Janice Tjen Batal ke Asian Games 2026, Pelti Prioritaskan Jalur Olimpiade 2028
Mantan jurnalis olahraga yang kini berfokus pada analisis taktik sepak bola lokal maupun Eropa.

Janice Tjen resmi tidak akan memperkuat tim tenis Indonesia di Asian Games 2026 demi memenuhi kewajiban tampil di China Open, turnamen wajib WTA yang jadwalnya bertabrakan dengan pesta olahraga Asia tersebut. Keputusan ini diambil setelah kalkulasi ketat soal konsekuensi poin ranking yang berujung pada target jangka panjang: Olimpiade Los Angeles 2028.
Sekretaris Jenderal PP Pelti Andi Fajar Asti mengonfirmasi bahwa petenis berusia 24 tahun itu terancam denda dan pengurangan poin ranking WTA jika absen di China Open. Penalti poin itu dinilai akan menggeser posisi Janice di papan atas ranking dan mengancam peluangnya lolos kualifikasi Grand Slam. "Kalau sanksi, Pelti siap membayar sanksi. Tidak ada urusan, kita siap membayar," tegas Andi saat dihubungi Antara, Minggu (15/9).
Masalahnya, WTA menolak memberi perlindungan poin ranking bagi Janice meski Pelti sudah mengajukan pengecualian. Berbeda dengan Alexandra Eala yang juga menghadapi ancaman sanksi serupa.

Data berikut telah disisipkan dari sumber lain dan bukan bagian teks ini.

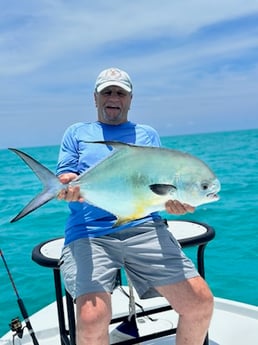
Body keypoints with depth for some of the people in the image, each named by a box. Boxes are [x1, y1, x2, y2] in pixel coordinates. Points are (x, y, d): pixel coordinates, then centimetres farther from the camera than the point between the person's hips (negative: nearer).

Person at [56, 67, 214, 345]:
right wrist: (69, 185, -17)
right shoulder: (76, 133, 18)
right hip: (89, 233, -1)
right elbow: (65, 180, 8)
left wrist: (172, 201, -15)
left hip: (143, 227, 2)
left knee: (201, 302, -12)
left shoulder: (147, 134, 20)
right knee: (92, 318, -25)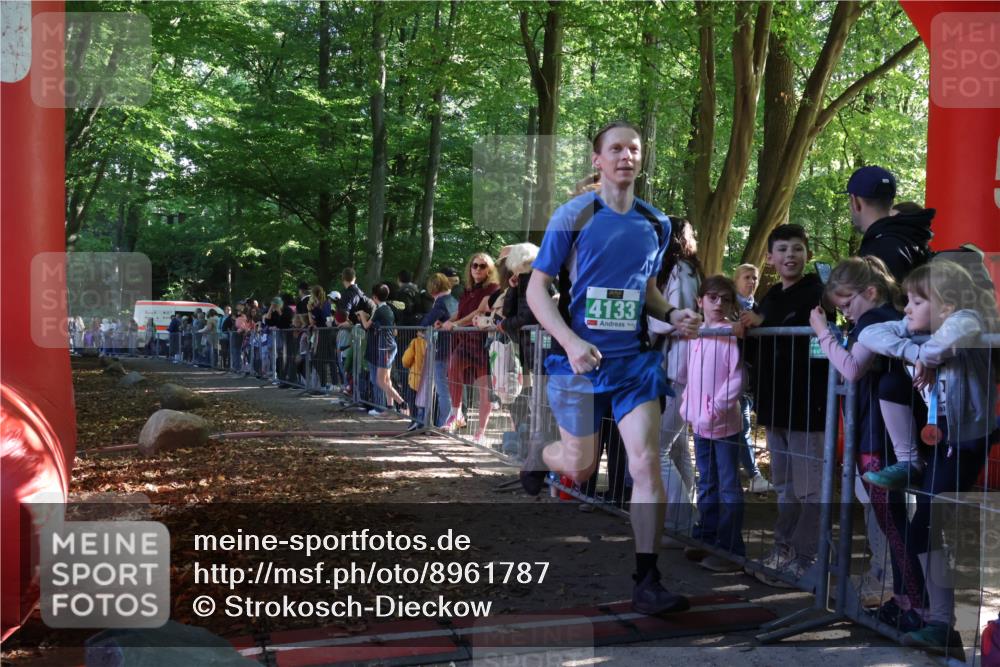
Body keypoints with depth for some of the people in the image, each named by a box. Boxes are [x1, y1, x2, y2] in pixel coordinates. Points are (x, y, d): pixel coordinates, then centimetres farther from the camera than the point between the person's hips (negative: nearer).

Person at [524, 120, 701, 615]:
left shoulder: (655, 223, 8)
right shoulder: (574, 216, -6)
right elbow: (537, 289, -7)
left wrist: (673, 315, -1)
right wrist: (571, 342, -21)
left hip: (634, 360, 3)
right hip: (580, 359, -3)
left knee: (646, 463, -8)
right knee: (580, 468, 8)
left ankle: (647, 583, -1)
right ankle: (538, 455, 45)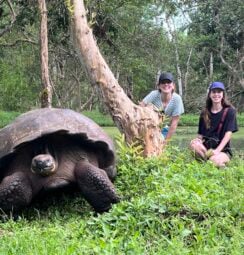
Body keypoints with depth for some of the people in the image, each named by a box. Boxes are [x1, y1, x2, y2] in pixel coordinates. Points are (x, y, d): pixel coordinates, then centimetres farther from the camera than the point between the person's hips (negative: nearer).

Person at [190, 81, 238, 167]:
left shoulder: (229, 111, 0)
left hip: (223, 149, -3)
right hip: (206, 147, 3)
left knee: (215, 160, -37)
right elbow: (201, 134, 11)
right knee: (193, 144, -31)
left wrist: (217, 150, -21)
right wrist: (198, 140, -14)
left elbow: (228, 133, -8)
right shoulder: (204, 113, 12)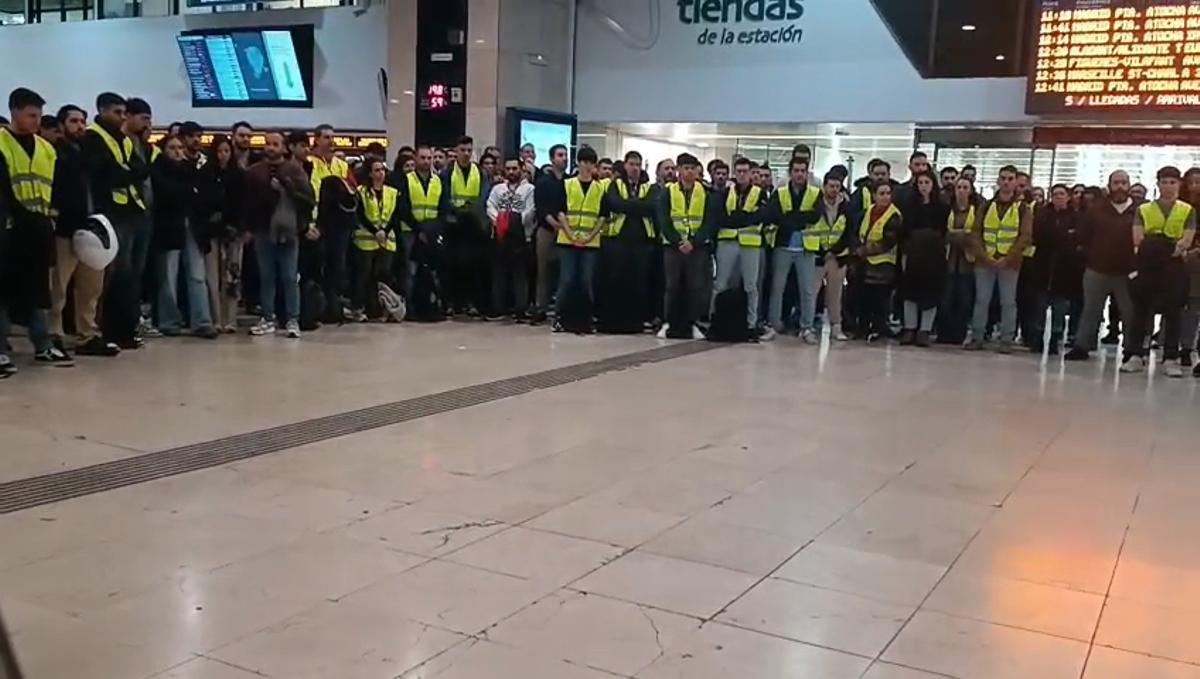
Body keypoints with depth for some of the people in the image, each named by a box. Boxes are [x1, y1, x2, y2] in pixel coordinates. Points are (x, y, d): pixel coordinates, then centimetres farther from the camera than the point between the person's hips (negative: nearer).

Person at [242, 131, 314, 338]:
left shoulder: (294, 170, 2)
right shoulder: (254, 172, 6)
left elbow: (308, 198, -5)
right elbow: (247, 202, 2)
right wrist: (249, 227, -4)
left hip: (288, 232, -2)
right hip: (263, 232, 2)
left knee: (290, 278, 1)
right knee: (266, 278, 8)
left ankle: (292, 320, 7)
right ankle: (267, 319, 16)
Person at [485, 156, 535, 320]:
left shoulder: (529, 189, 2)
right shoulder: (497, 188, 15)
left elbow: (530, 212, -6)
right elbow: (490, 207, 5)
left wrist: (515, 222, -10)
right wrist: (498, 220, -11)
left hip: (520, 236, -4)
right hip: (500, 235, 4)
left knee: (520, 273, -1)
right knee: (498, 272, 7)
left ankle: (520, 310, 3)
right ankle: (498, 309, 13)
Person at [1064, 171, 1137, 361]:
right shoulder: (1096, 210, 2)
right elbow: (1085, 237, 7)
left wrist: (1138, 266, -6)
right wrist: (1090, 258, 4)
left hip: (1127, 273, -1)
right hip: (1097, 271, 1)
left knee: (1131, 313, 7)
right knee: (1090, 311, 9)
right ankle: (1082, 346, 17)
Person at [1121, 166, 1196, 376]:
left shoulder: (1188, 211, 7)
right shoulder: (1142, 209, 9)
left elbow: (1187, 240, -3)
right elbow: (1137, 238, -3)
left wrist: (1181, 245, -22)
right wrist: (1146, 245, -22)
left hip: (1174, 267, 0)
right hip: (1146, 266, 0)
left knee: (1173, 313, 1)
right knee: (1140, 311, 2)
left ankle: (1170, 359, 6)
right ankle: (1135, 356, 8)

Menurut Andi, Eala masih "aman" karena memiliki akumulasi poin yang tebal dari performa awal dan pertengahan tahun ini. "Eala itu punya poin banyak di akhir tahun. Jadi modalnya banyak. Modal ini Eala akan dipakai untuk Grand Slam," ujarnya.
Keputusan ini bukan sekadar soal satu turnamen. Andi menegaskan bahwa penarikan Janice dari Asian Games merupakan bagian dari skema persiapan terstruktur menuju Olimpiade 2028. Mempertahankan ranking dunia dan konsisten berlaga di turnamen level tinggi dianggap kunci untuk mengumpulkan poin kualifikasi Olimpiade nanti.
Indonesia dengan demikian kehilangan salah satu andalan utama di cabang tenis Asian Games 2026. Pelti kini harus menyusun ulang tim tanpa Janice, sementara petenis muda itu akan memfokuskan energi di sirkuit WTA untuk mengejar target yang jauh lebih besar di Los Angeles empat tahun mendatang.
Analisis Redaksi
Keputusan Pelti mencerminkan pragmatisme yang sehat di tengah tekanan kalender WTA yang semakin padat. Memilih China Open daripada Asian Games bukan berarti meremehkan pesta olahraga regional, tapi mengakui realitas sistem ranking dunia yang tidak mengenal kompromi. Poin ranking adalah mata uang keras bagi petenis profesional; kehilangan sepotong poin bisa berarti tergeser dari main draw Grand Slam ke kualifikasi, atau bahkan keluar dari top 100 yang membuka pintu turnamen besar.
Yang perlu diwaspadai adalah bagaimana Pelti mengelola ekspektasi publik dan media soal performa tim tenis di Asian Games tanpa Janice. Tekanan untuk tetap meraih medali akan bergeser ke bahu pemain lain. Jangka panjang, konsistensi Janice di sirkuit WTA 250 hingga 1000 akan menjadi barometer apakah taruhan Pelti ini benar membuahkan hasil di Olimpiade 2028. Satu hal pasti: di era tenis modern, tidak ada jalan pintas ke Olimpiade selain melalui gerbang ranking WTA.